スピノザの『エチカ』と趣味のブログ

スピノザの『エチカ』について僕が考えていることと,趣味である将棋・競馬・競輪などについて綴るブログです。

チャンピオンズカップ&アイデンティティ

2023-12-03 19:20:07 | 中央競馬
 第24回チャンピオンズカップ
 ウィルソンテソーロはタイミングが合わず1馬身の不利。大外から先手を奪いにいったレモンポップの逃げとなってリードは2馬身ほど。2番手にドゥラエレーデで3番手がテイオーケインズとケイアイシェルビー。5番手はジオグリフとグロリアムンディとクラウンプライド。2馬身差でハギノアレグリアスとメイショウハリオ。その後ろがノットゥルノとアイコンテーラーで,その後ろがウィルソンテソーロ。アーテルアストレアが続いて最後尾にセラフィックコール。最初の800mは48秒8のミドルペース。
 直線に入るところでドゥラエレーデがレモンポップとの差を詰めていき,外を回ったケイアイシェルビーが苦しくなったので内を回ったテーオーケインズが単独の3番手に。直線に入るとまたレモンポップがドゥラエレーデとの差を広げていき,鋭く逃げ切って優勝。レモンポップとドゥラエレーデの間に進路を変更したテイオーケインズとドゥラエレーデが激しく競り合うところ,後方から大外を伸びたウィルソンテソーロが差して1馬身4分の1差で2着。ドゥラエレーデがクビ差の3着でテイオーケインズがクビ差で4着。
 優勝したレモンポップ南部杯からの連勝で大レース3勝目。このメンバーの中で近況と実績は文句なしだったのですが,1800m以上のレースに出走することもコーナーが4回というレースも初めてだったので,その点が案じられました。終わってみれば持ち前のスピードを生かす形で快勝でしたから,現状の能力でほかを上回っていたということでしょう。発馬直後に逃げるという姿勢を見せたことがよかったように思います。
 騎乗した坂井瑠星騎手は南部杯以来の大レース6勝目。チャンピオンズカップは初勝利。管理している田中博康調教師は南部杯以来の大レース3勝目。チャンピオンズカップは初勝利。

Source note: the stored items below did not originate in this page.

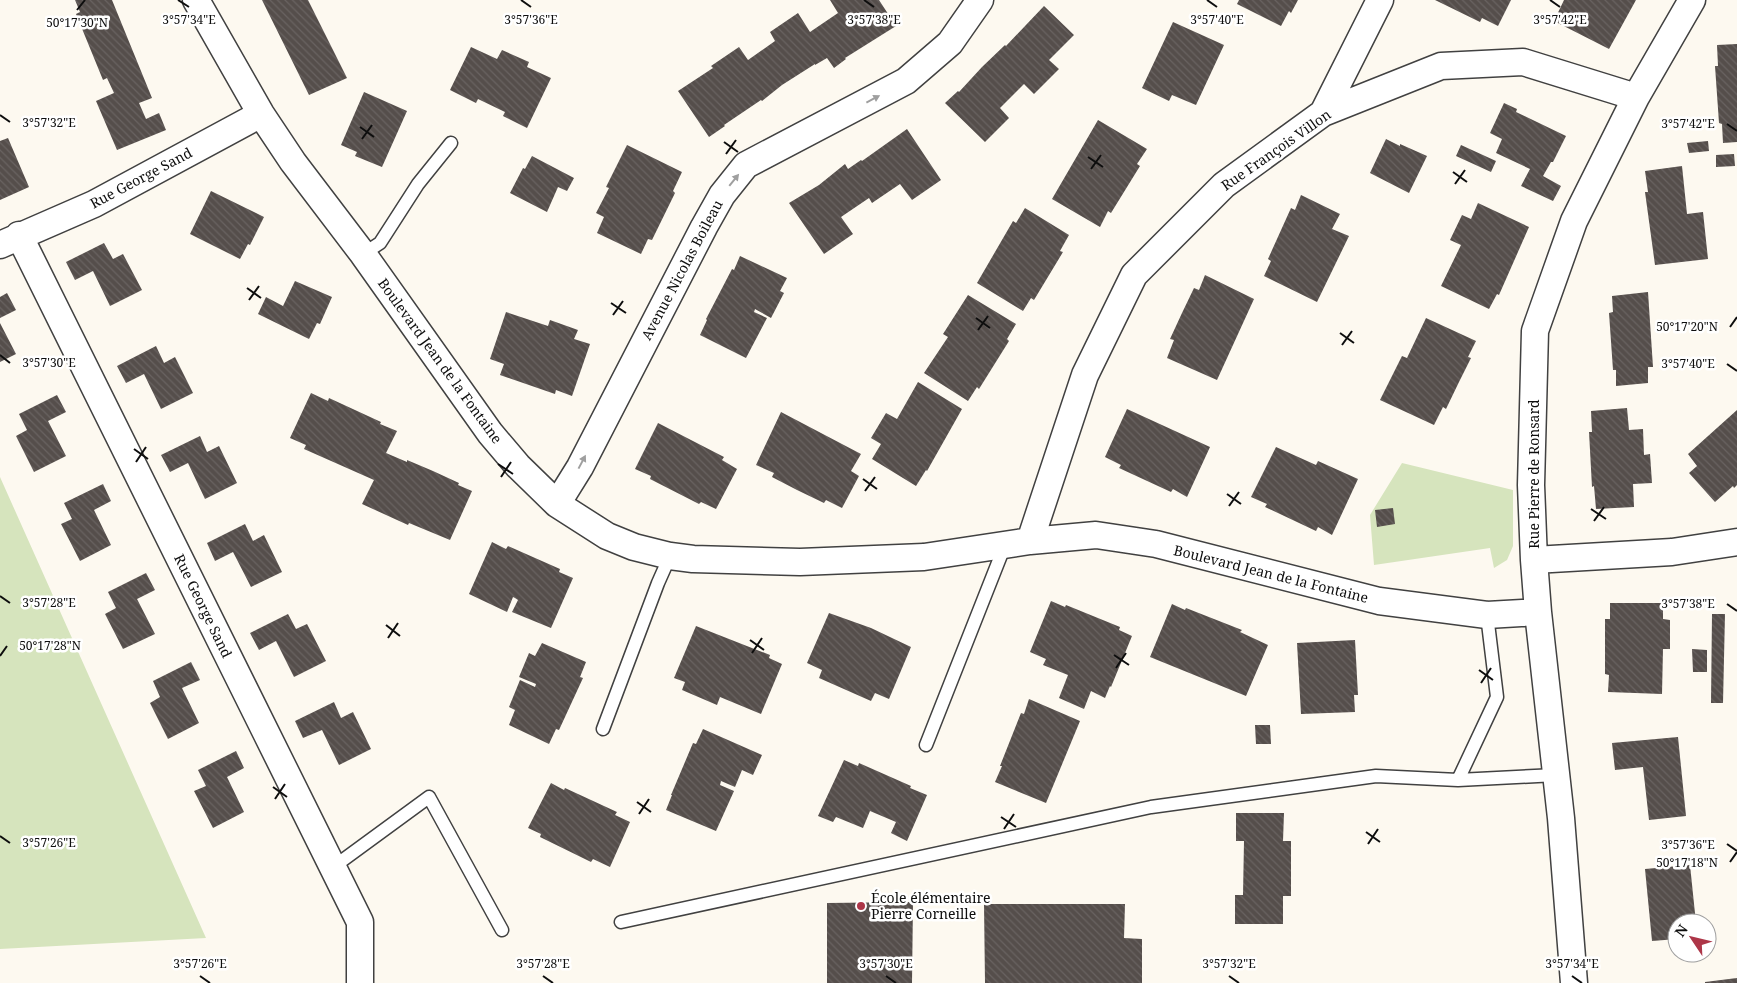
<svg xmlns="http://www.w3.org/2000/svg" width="1737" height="983" font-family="'Noto Serif',serif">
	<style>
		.grass { fill: #d6e4bd }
		.building { fill: url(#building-back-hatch) }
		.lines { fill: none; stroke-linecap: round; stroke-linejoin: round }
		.service-casing { stroke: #414141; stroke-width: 15 }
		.minor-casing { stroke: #414141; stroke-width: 29 }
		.service { stroke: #fff; stroke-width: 12 }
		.minor { stroke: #fff; stroke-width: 26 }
		.oneway { fill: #9f9f9f }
		.ticks { fill: none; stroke: #0e0e0e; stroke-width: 2 }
		.poi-dot { fill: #ad3648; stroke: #fff; stroke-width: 2 }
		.labels { text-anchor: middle; stroke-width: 5; stroke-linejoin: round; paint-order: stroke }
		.street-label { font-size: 14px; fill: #0e0e0e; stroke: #fff }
		.poi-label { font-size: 14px; fill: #0e0e0e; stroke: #fff; text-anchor: start }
		.ticks-label { font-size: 12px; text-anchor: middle; fill: #0e0e0e; stroke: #fff; stroke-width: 5; stroke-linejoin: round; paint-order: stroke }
	</style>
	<defs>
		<pattern id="building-back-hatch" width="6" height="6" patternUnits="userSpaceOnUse" patternTransform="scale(1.25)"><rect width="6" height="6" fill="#554e4b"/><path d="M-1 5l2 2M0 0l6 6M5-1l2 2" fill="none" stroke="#696361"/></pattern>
	</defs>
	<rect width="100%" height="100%" fill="#fdf9f0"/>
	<path class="grass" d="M1402 463 1513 490V546L1507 560 1494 568 1490 548 1374 565 1370 515Z
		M0 477 206 938 0 949Z"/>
	<path class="building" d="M75 0H112L152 98 139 103 146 119 159 113 166 130 117 150 96 101 114 93 107 78 103 80 76 14 80 12Z
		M262 0H308L347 78 309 95Z
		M830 0H879L896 26 845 58 846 59 834 68 827 58 815 65V64L782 85 762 101 761 100 724 125 725 126 709 137 678 91 713 68 711 66 739 47 748 60 775 41 770 32 798 13 810 32 838 13Z
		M1239 0H1298L1291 13 1289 11 1281 26 1237 4Z
		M1435 0H1511L1498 26 1482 18 1480 22Z
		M1564 0H1636L1609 49 1554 21Z
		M1044 6 1074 35 1049 60 1059 69 1034 94 1024 84 1000 108 1009 118 985 142 945 103 958 91 959 92 982 67 1005 45 1006 46Z
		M1173 22 1224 45 1196 105 1172 95 1169 101 1142 88Z
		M1737 44V142L1723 143 1722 124 1719 123 1715 66H1718L1717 45Z
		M471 47 497 59 502 50 529 62 527 67 551 78 527 128 503 116 505 112 478 99 476 103 450 90Z
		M364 92 407 111 382 167 355 156 357 152 341 145Z
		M1504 103 1517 109 1516 112 1566 136 1553 162H1551L1543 176 1561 186 1553 201 1521 186 1530 169 1496 153 1502 139 1490 133Z
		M1098 120 1147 149 1137 164 1140 166 1111 213 1108 211 1100 227 1052 199Z
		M907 129 941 180 912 200 900 184 872 203 869 198 841 217 853 234 824 254 789 203 819 185 845 164 848 169 861 160 862 161Z
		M8 138 29 187 0 200V141Z
		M1386 139 1400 146V144L1427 156 1409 193 1370 173Z
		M1708 141 1709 151 1689 153 1687 143Z
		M627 145 682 172 673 191 675 193 652 240 648 239 641 254 597 233 604 217 596 213 609 188 606 187Z
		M1461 145 1496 161 1491 172 1456 156Z
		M1734 154 1735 166 1716 167V155Z
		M532 156 574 178 567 191 558 187 547 212 510 193 523 168 525 169Z
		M1682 166 1687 214 1703 212 1708 259 1655 265 1645 192H1648L1645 171Z
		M211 191 264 217 250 245 248 244 240 259 190 234Z
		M1301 195 1340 214 1332 229 1349 236 1317 302 1264 276 1271 261 1268 259 1291 208 1295 210Z
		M1478 203 1529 227 1499 295 1497 294 1489 309 1441 286 1461 245 1450 240 1462 215 1471 219Z
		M1025 208 1069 235 1060 251 1063 252 1034 300 1031 298 1023 311 977 283 1013 221 1016 223Z
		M104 243 113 259 123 254 142 290 110 306 93 271 75 280 66 262Z
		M740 256 787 278 780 291 784 293 771 318 755 309 754 312 767 318 746 358 700 335 707 320 706 319 732 269 734 270Z
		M1205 275 1254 299 1217 380 1167 358 1174 340 1170 339 1182 313 1194 288 1199 290Z
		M295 281 332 297 320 324 317 323 309 339 258 314 266 297 283 306Z
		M1648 292 1653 367H1648V383L1616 386V370H1613L1609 313 1613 312 1612 296Z
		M7 293 16 310 0 318V297Z
		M968 295 1016 324 1007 339 1009 341 979 389 977 387 968 401 924 373 948 337 943 334Z
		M506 312 548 326 550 320 578 330 574 339 590 344 572 396 556 390 555 394 500 375 504 364 490 359Z
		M1426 318 1476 341 1468 357 1471 358 1459 382 1446 409 1443 407 1434 425 1380 400 1402 356 1407 358Z
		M0 323 16 354 0 362Z
		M156 346 164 363 175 357 193 393 161 409 144 374 126 383 117 366Z
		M918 382 962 409 927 471 926 470 916 486 872 459 881 444 871 438 886 413 897 419Z
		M311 393 328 401 329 398 381 422 380 424 397 431 386 453 407 462V460L433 471 459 483 458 485 472 491 450 540 409 523 408 525 362 504 374 480 304 449 306 445 290 438Z
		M57 395 66 412 48 421 66 456 34 472 16 436 27 430 19 414Z
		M1627 408 1629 430 1643 429 1644 455 1650 454 1652 483 1633 484 1634 507 1596 509 1594 486 1592 487 1589 432H1592L1591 411Z
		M1127 409 1210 447 1187 497 1173 489 1171 492 1119 468 1121 465 1105 457Z
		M1737 410V485L1734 488 1733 486 1715 502 1689 473 1697 466 1688 454Z
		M781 412 861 454 851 471 859 476 842 508 826 500 824 503 797 490 772 477 774 473 756 465Z
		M658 423 724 457 722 460 737 469 716 509 701 502 699 504 650 479 651 476 635 469Z
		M200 436 207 452 219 446 237 483 205 499 188 463 170 472 161 455Z
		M1276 447 1316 465 1318 461 1358 479 1332 535 1318 527 1316 531 1265 507 1267 504 1251 497Z
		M103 484 111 501 94 510 111 545 80 561 61 524 72 519 64 503Z
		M1393 508 1395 524 1377 527 1375 510Z
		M245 524 253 541 264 535 282 572 251 587 233 552 215 561 207 543Z
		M492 542 506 549 508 546 560 569 559 572 573 578 551 628 512 612 518 600 515 598 513 597 507 612 469 594Z
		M146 573 155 590 137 599 155 634 123 649 105 614 116 608 108 592Z
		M1051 601 1065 607 1066 605 1120 627 1119 630 1132 636 1111 687 1110 686 1105 698 1091 691 1084 709 1059 698 1068 675 1043 665 1046 659 1030 652Z
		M1610 603H1663V619L1670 620V649H1663L1662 694 1608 692 1609 675 1605 674V619H1610Z
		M1172 604 1185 610 1186 608 1242 630 1240 632 1268 645 1246 696 1150 657Z
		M829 613 871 628 911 647 889 699 875 693 871 701 819 678 822 670 807 663Z
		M288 614 296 629 307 624 326 661 294 677 276 641 259 650 250 633Z
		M1712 614H1725L1723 703H1711Z
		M696 626 770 655 769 658 782 664 761 714 720 697 717 705 682 690 685 682 674 678Z
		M1355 640 1358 695H1354L1355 712 1301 714 1297 643Z
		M542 643 586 662 580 677 583 678 559 730 556 729 549 744 509 725 515 710 509 707 520 680 535 687 536 684 519 677 529 653 535 656Z
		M1692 649 1707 650V672H1693Z
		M191 662 200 680 182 688 199 723 168 739 150 703 160 697 153 681Z
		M1029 699 1080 721 1046 803 995 782 1002 766H1000L1021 713 1024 714Z
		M334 702 341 718 353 712 371 749 339 765 322 730 303 738 295 721Z
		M1255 725H1270L1271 744H1256Z
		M703 729 762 755 753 775 742 770 735 787 721 781 720 785 734 791 716 831 666 810 672 795H671L693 743 696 744Z
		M1678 737 1686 816 1649 820 1643 767 1615 770 1612 743Z
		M236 751 244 768 227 777 244 812 213 828 194 791 206 786 198 770Z
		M844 760 858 766 859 763 911 786 910 788 927 795 907 841 891 833 896 822 870 811 863 828 836 817 833 822 818 816Z
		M551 783 564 790 565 788 617 812 615 815 630 822 610 867 593 859 591 862 540 837 541 834 528 828Z
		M1236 813H1284L1283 841H1291V896H1283V924H1235V895H1243L1244 841H1236Z
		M1690 865 1696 923H1677V939L1652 941 1645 869Z
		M913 902 912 983H827V903Z
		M984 904H1125L1124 938 1142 939V983H985Z
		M1737 978V983H1705V982Z"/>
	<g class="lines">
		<defs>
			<path id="service" d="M363 254 380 243 418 184 451 143
				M1487 615 1497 697 1458 780 1556 775
				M603 729 658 583 670 556
				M926 745 1005 545
				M332 868 429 797 502 930
				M621 922 1151 807 1376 776 1458 780"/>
			<path id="minor" d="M196 0 261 114 293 162 363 254 490 433 518 466 557 504 607 536 634 547 670 556 693 559 800 562 924 557 1030 541 1096 535 1156 544 1379 601 1487 615 1538 612
				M1323 113 1380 0
				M19 235 360 922V983
				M0 245 94 204 261 114
				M557 504 580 467 704 227 722 195 746 165 906 81 950 43 980 0
				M1030 541 1085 375 1134 275 1224 185 1323 113 1441 66 1523 62 1636 97
				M1534 560 1672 552 1737 542
				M1574 983 1561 818 1538 612 1534 560 1531 485 1535 331 1574 221 1636 97 1692 0"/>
		</defs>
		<use href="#service" class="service-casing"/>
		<use href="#minor" class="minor-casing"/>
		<use href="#service" class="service"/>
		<use href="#minor" class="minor"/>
	</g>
	<defs><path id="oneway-solid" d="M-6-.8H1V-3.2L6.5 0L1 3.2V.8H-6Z" transform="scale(1.25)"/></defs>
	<g class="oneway">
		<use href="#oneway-solid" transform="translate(873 99) rotate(-28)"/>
		<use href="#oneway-solid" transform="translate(734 180) rotate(-51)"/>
		<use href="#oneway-solid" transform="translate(582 462) rotate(-62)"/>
	</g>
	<path class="ticks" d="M178 0 189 7M521 0 531 7M864 0 874 7M1207 0 1217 7M1550 0 1560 7M77 10 85 0M0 115 10 122M1727 124 1737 131M360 127 374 137M362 139 372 125M724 142 738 152M726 154 736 140M1088 157 1103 167M1091 169 1101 155M1453 172 1467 182M1455 184 1465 170M247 288 261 298M249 300 259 286M611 303 626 313M613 315 623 301M976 318 990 328M1730 327 1737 317M978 330 988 316M1340 333 1354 343M1342 345 1352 331M0 355 10 363M1727 364 1737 371M134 449 148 459M136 462 146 447M498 464 513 474M501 477 511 462M863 479 877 489M865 491 875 477M1227 494 1241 504M1229 506 1239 492M1591 509 1606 519M1594 521 1604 507M0 596 10 603M1727 604 1737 611M386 625 400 636M388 638 398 623M750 640 764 650M752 653 762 638M1114 655 1129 665M0 656 7 646M1116 668 1126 653M1479 670 1493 680M1481 683 1491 668M273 787 287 797M275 799 285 784M637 802 651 812M639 814 649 799M1001 817 1016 827M1004 829 1014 814M1366 832 1380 842M0 836 10 843M1368 844 1378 829M1727 844 1737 851M1730 862 1737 852M200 976 210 983M543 976 553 983M886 976 896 983M1229 976 1239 983M1572 976 1582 983"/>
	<circle class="poi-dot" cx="861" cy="906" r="5"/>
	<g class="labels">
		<g class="street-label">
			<text transform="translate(1276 150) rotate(-35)" y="5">Rue François Villon</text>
			<text transform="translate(141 178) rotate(-28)" y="5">Rue George Sand</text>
			<text transform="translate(682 270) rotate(-62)" y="5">Avenue Nicolas Boileau</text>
			<text transform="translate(440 361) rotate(54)" y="5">Boulevard Jean de la Fontaine</text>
			<text transform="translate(1534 474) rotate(-90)" y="5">Rue Pierre de Ronsard</text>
			<text transform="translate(1271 574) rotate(14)" y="5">Boulevard Jean de la Fontaine</text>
			<text transform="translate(203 606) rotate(64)" y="5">Rue George Sand</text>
		</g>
		<g class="poi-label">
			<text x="871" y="903">École élémentaire<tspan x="871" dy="16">Pierre Corneille</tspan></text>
		</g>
	</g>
	<g class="ticks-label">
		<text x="1217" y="24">3°57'40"E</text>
		<text x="1560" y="24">3°57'42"E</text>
		<text x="189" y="24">3°57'34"E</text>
		<text x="531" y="24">3°57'36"E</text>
		<text x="874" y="24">3°57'38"E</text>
		<text x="77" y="27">50°17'30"N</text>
		<text x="49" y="127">3°57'32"E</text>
		<text x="1688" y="128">3°57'42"E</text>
		<text x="1687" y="331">50°17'20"N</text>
		<text x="49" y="367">3°57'30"E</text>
		<text x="1688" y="368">3°57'40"E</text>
		<text x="49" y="607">3°57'28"E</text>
		<text x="1688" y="608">3°57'38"E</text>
		<text x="50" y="650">50°17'28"N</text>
		<text x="49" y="847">3°57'26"E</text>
		<text x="1688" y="849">3°57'36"E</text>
		<text x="1687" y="867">50°17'18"N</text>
		<text x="200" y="968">3°57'26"E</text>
		<text x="543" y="968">3°57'28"E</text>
		<text x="886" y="968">3°57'30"E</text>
		<text x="1229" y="968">3°57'32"E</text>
		<text x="1572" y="968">3°57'34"E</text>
	</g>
	<g transform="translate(1692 938) rotate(305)"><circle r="24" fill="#ffffff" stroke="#9f9f9f"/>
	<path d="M0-4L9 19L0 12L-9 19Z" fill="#ad3648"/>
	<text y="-8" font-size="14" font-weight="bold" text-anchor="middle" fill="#0e0e0e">N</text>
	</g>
</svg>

 ユダヤ人が,これはユダヤ民族がという意味合いの方が大きいのですが,一致団結してひとつの国家Imperiumに暮らしていたとき,そのこと自体がユダヤ人のアイデンティティになり得ました。他面からいえば,このような状態ではユダヤ人としてのアイデンティティなどというものを個々のユダヤ人は意識する必要はなかったのであって,ユダヤ人国家に暮らしているということだけで,ユダヤ民族としての一体感を保つことができたのです。これはモーセの律法が,人間の法lexと考えられようと神Deusの法と考えられようと変わるところはありません。
                                   
 ところがユダヤ民族の国家が滅ぼされて,民族が各地に散り散りになった後は,このような一体感もまた喪失することになります。そしてこのとき,個々のユダヤ人は,自身がユダヤ人であるということのアイデンティティを真の意味で必要とするようになりました。このときに,ユダヤ民族がモーセの律法を人間の法ではなく神の法であると解したことは,そのアイデンティティを確立するためにはとても有効でした。それが神の法であるのならば,国家が崩壊した後にもそれは有効ですから,ユダヤ人はそれを遵守することになります。そしてそれを遵守することで,ユダヤ人は自らがユダヤ人であるということを自覚できるようになるからです。
 このことは,スピノザやメンデルスゾーンMoses Mendelssohnが,教会の権力を批判することと一定の関係をもつことになります。なぜなら,現実的にユダヤ人がユダヤ人としてのアイデンティティを確立するのに役立ったのは,単にモーセの律法だけであったというわけではなく,教会の指導者であるラビたちの律法の解釈なのであって,その解釈によって実際にモーセが求めていたと思われる律法よりもさらに事細かな戒律が要求されるようになったからです。ただそのこともおそらくはユダヤ人が国家を滅ぼされたということと関連しているのであって,戒律が細かく規定されればされるほど,ユダヤ人はその細かい規定の一つひとつをを遵守することによって,ユダヤ人としてのアイデンティティというものをより確立することができたし,また自覚することができるようになったであろうと僕は思います。